11. To incorporate with the said Order and to confer upon the Council, with or without alteration, all or some of the powers and provisions of the Gas Works Clauses Act, 1847, the Gas Works Clauses Act, 1871, the Lands Clauses Acts, the Local Loans Act, 1875, and the Public Health Acts, or so much of those Acts as may be applicable to the case Of a local authority supplying gas.

12. To do all things necessary to carry on the undertaking of the Council as defined in the Draft Provisional Order.

And notice is hereby further given, that on or before the 30th day of November, 1912, a copy of this Notice as published in the London Gazette, and a map of the land proposed to be used for the manufacture of gas, or of residual products arising in the manufacture of gas, and a plan and section of the proposed new works will be deposited at the offices of the Local Government Board, Whitehall, and for public inspection with the Clerk of the Peace for the County of Stafford, at his offices at Stafford.

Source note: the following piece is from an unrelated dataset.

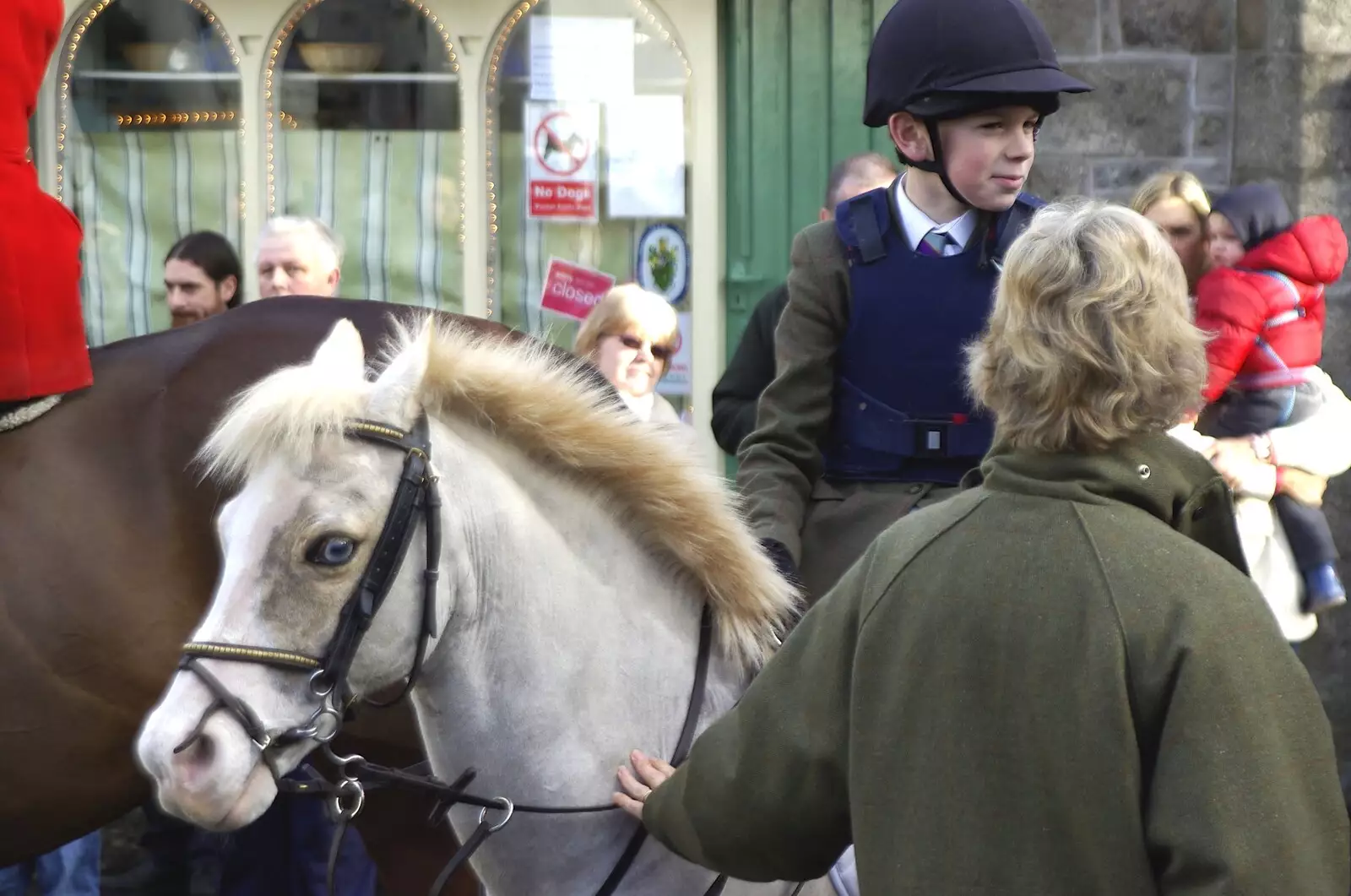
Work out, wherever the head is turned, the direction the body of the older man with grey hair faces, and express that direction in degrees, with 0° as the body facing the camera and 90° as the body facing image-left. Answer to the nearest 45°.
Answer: approximately 45°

On and after the 23rd day of December, 1912, printed copies of the draft Provisional Order as deposited at the offices of the Local Government Board can be obtained at the price of one shilling by all persons applying for the same at the offices of the Urban District Council at Biddulph, in the county of Stafford, and at the offices of the Solicitor and Clerk to the Council at 3, Chapel-street, Congleton, in the county of Chester. Any company, corporation, or person desirous of bringing before the Local Government Board any objection respecting this application may do so by letter addressed to the “Secretary of the Local Government Board, Whitehall, London, S.W.,” to be lodged with the said Board on or before the 15th day of January next ensuing, and a copy of such objection must at the same time be sent to the Clerk to the Council, at his office at 3, Chapel-street, Congleton aforesaid. In forwarding such objection to the Local Government Board the objector or his agent must state that he has at the same time forwarded to the local offices.